These 1950s shows generated a lot of products (especially Tom Corbett) and premiums (Space Patrol and Captain Midnight.) Ovaltine was the time-tested champion of premiums from radio, and I sent in my Ovaltine inner seal and twenty-five cents in coin to obtain my Captain Midnight decoder badge, signet ring and membership card in the Secret Squadron. I probably had something from Space Patrol, but I don’t remember what.  Apart from these premiums, and my cardboard spaceship (not directly related to a specific show), the only product I recall having from these shows was a tablet with Rocky Jones on the cover.

 

But these shows stayed with a lot of people, including the actors who performed in them.
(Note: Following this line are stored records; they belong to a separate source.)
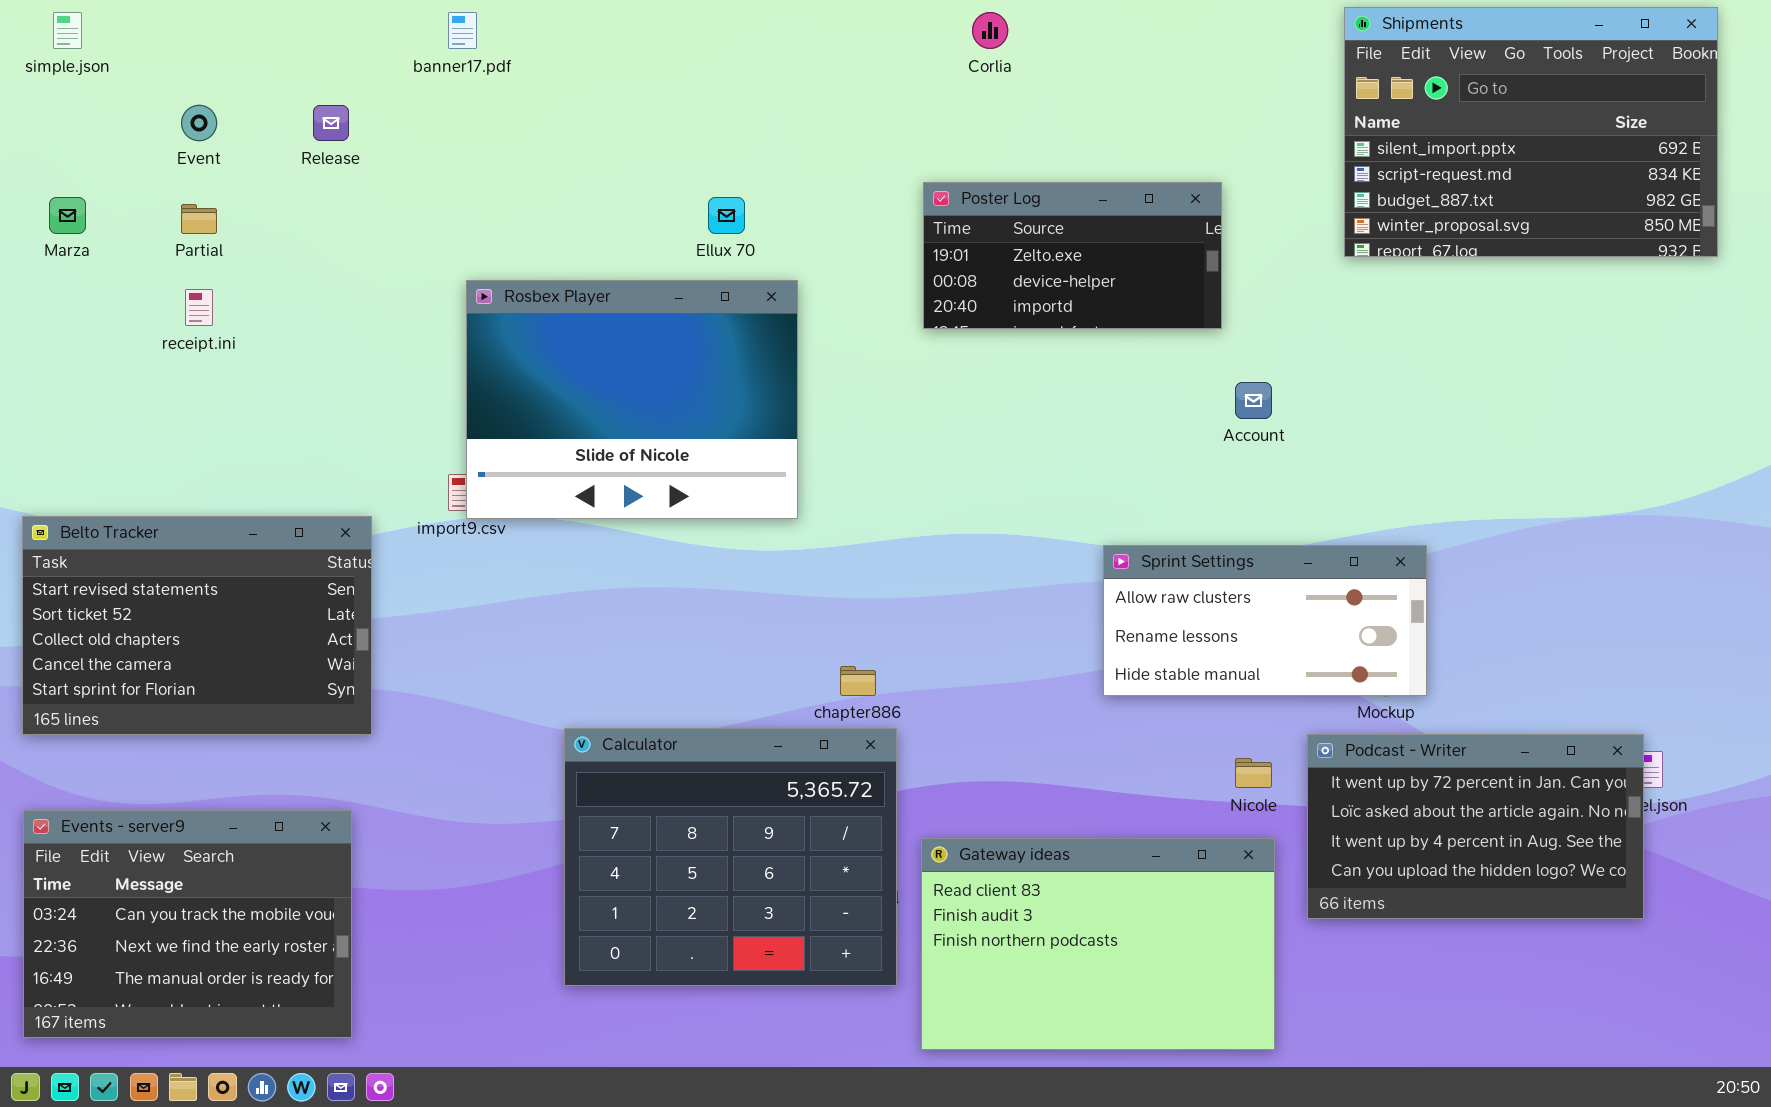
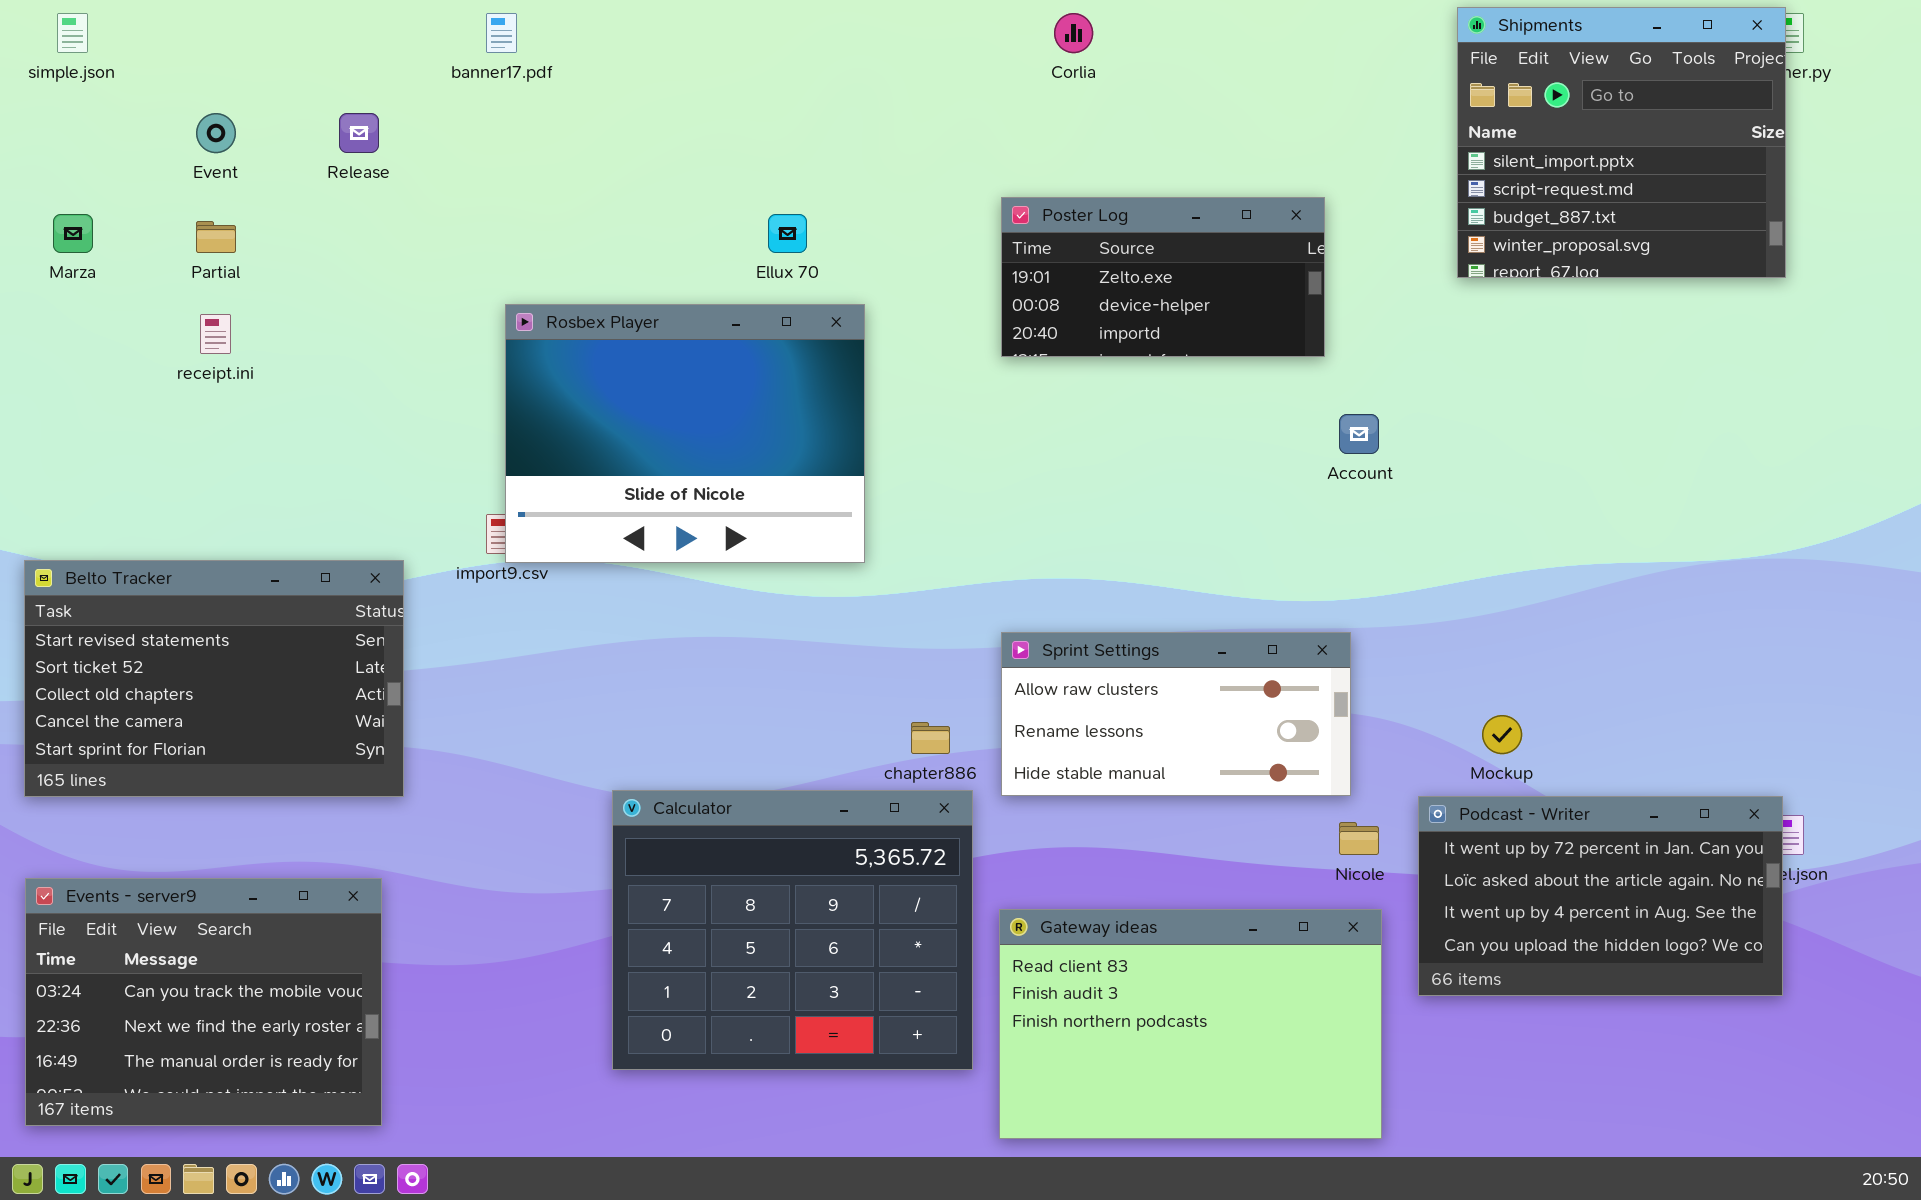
Shipments: [1344,7,1718,257] -> [1457,7,1786,278], resized
Sprint Settings: [1103,545,1427,696] -> [1001,632,1351,796], moved

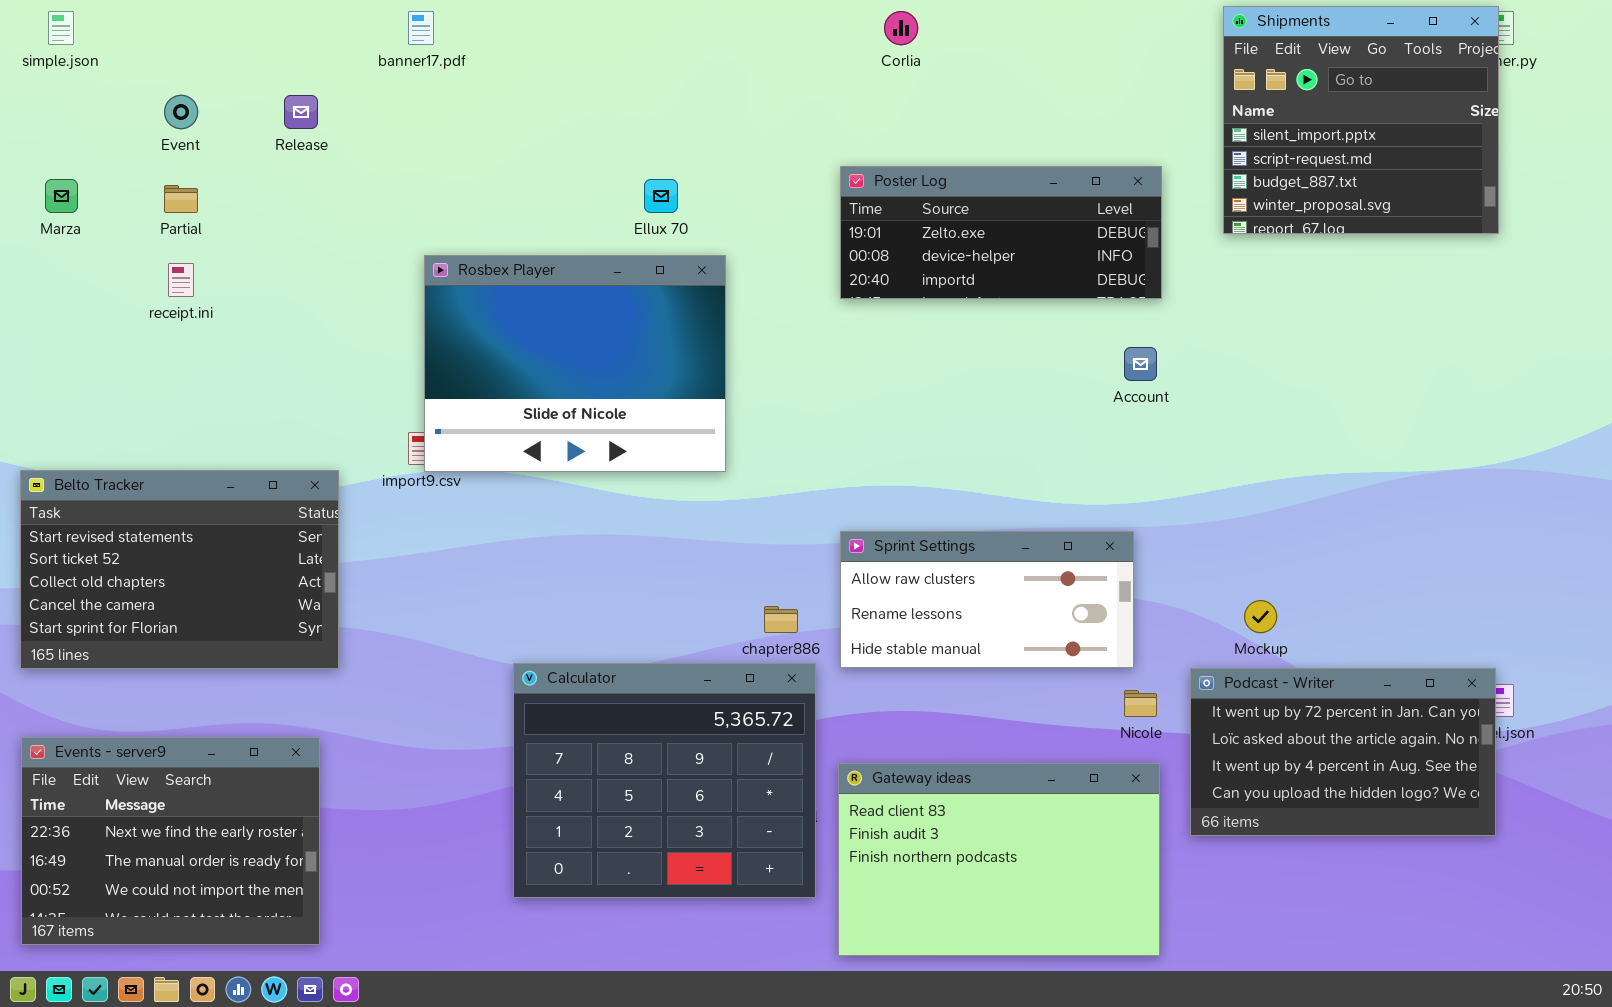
Poster Log: [1001,197,1325,357] -> [840,166,1162,299], resized
Events - server9: [25,878,382,1126] -> [21,737,320,945], scrolled down 1 row

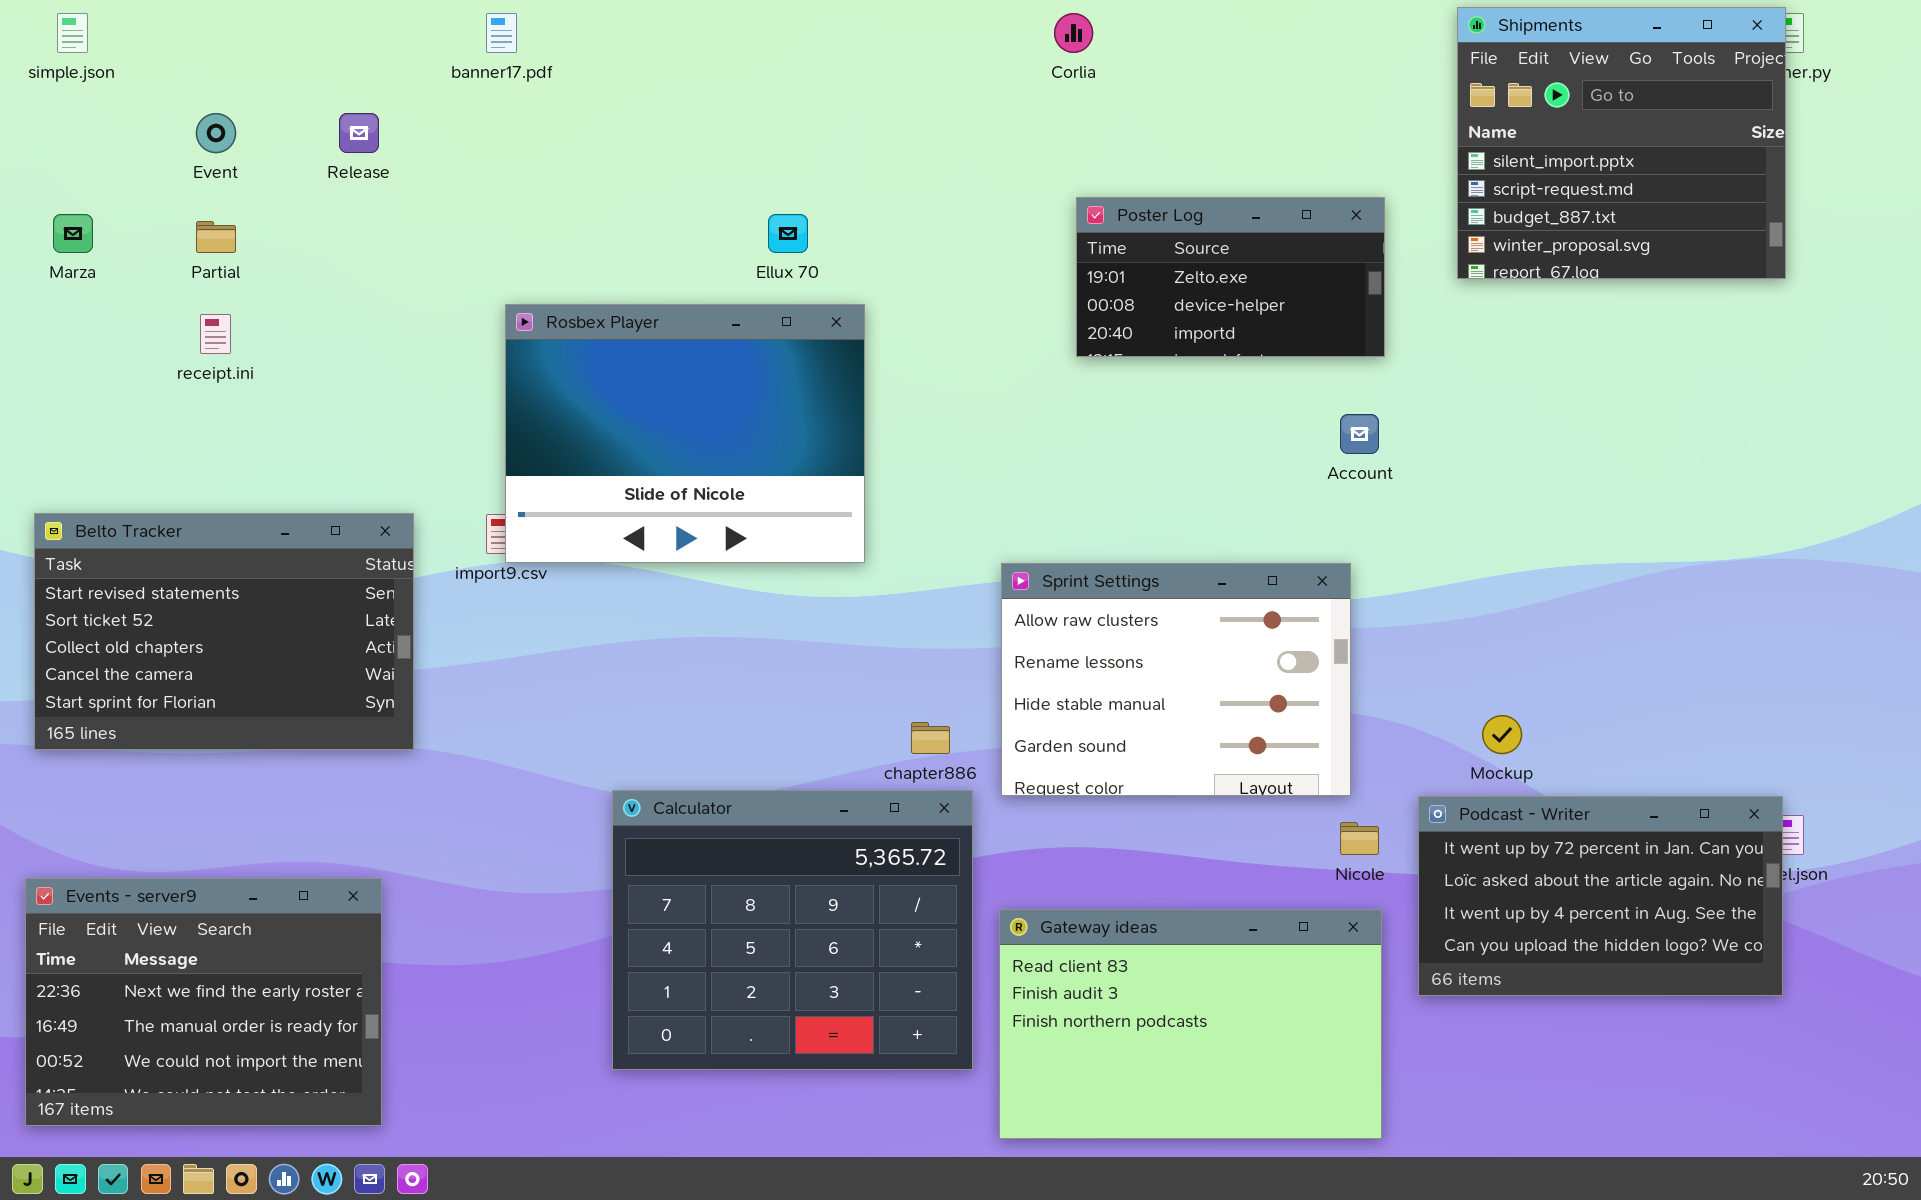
Poster Log: [840,166,1162,299] -> [1076,197,1385,357], resized
Belto Tracker: [20,470,339,669] -> [34,513,414,750], moved
Sprint Settings: [840,531,1134,668] -> [1001,563,1351,796], resized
In 2005, actual astronaut Stephen Robinson brought his Tom Corbett lunch box aboard the Space Shuttle Columbia.  Cast members of the various shows appeared at fan conventions all over the country and some abroad.  The most recent one I could find was in 2019 (attended by the indefatigable Ann Robinson.) 

 Though the lead actors went on to the rest of their lives, these shows and these roles often remained defining.  Richard Webb credited the ethics of Captain Midnight with helping him reorient his own life.  Though Ed Kemmer had a long acting career playing mostly authority figure roles (he was briefly considered for the captain of the starship Enterprise), he returned to Space Patrol, attending many fan events, particularly in his 80s.  He died in 2004.

 Frankie Thomas had been a very active actor on stage and screen since childhood when he got the role of Tom Corbett, but when it was over and he was in his mid 30s, he gave up acting entirely.  He became a professional bridge player and novelist, but remained attached to the Tom Corbett persona.  He also remained life-long friends with his two original costars, Jan Merlin and Al Markim.

Ed Kemmer, Frankie Thomas in 1984
 He was 73 when he was reunited with surviving cast members at an Old Time Radio convention in 1993, where they performed an audio reenactment of a Tom Corbett story.  After that he appeared at many events, often wearing his original Space Cadet uniform.

 His last appearance was at the Williamsburg Film Festival in March 2006. Together with Jan Merlin and Rocky Jones’ actor Jimmy Lydon, he performed in a new Corbett audio story.   He died that May.  Jan Merlin attended his funeral, where the Space Cadet oath was recited and the Space Cadet song was sung.  Frankie Thomas was buried in his Tom Corbett, Space Cadet uniform.